> _Exercise brief_
For the records below, tally the lines that contain "index" and give only that number.

----- Data -----

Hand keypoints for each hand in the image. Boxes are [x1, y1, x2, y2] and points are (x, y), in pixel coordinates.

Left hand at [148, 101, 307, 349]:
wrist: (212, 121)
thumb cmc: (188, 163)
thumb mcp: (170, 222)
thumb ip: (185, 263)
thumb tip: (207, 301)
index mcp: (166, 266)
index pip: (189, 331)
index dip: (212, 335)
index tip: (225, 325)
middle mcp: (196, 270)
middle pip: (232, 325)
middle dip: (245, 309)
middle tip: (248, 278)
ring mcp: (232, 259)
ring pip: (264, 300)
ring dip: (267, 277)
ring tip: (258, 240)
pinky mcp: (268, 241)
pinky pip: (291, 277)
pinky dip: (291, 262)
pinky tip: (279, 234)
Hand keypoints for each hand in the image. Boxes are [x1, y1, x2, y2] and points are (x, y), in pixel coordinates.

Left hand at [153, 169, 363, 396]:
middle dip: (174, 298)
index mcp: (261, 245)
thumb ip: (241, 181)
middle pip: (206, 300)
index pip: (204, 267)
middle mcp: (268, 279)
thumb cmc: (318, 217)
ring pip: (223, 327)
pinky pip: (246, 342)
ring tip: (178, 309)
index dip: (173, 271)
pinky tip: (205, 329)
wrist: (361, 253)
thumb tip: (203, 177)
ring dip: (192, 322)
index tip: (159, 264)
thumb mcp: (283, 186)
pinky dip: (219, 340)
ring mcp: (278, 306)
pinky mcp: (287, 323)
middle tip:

-----

> _Task result_
8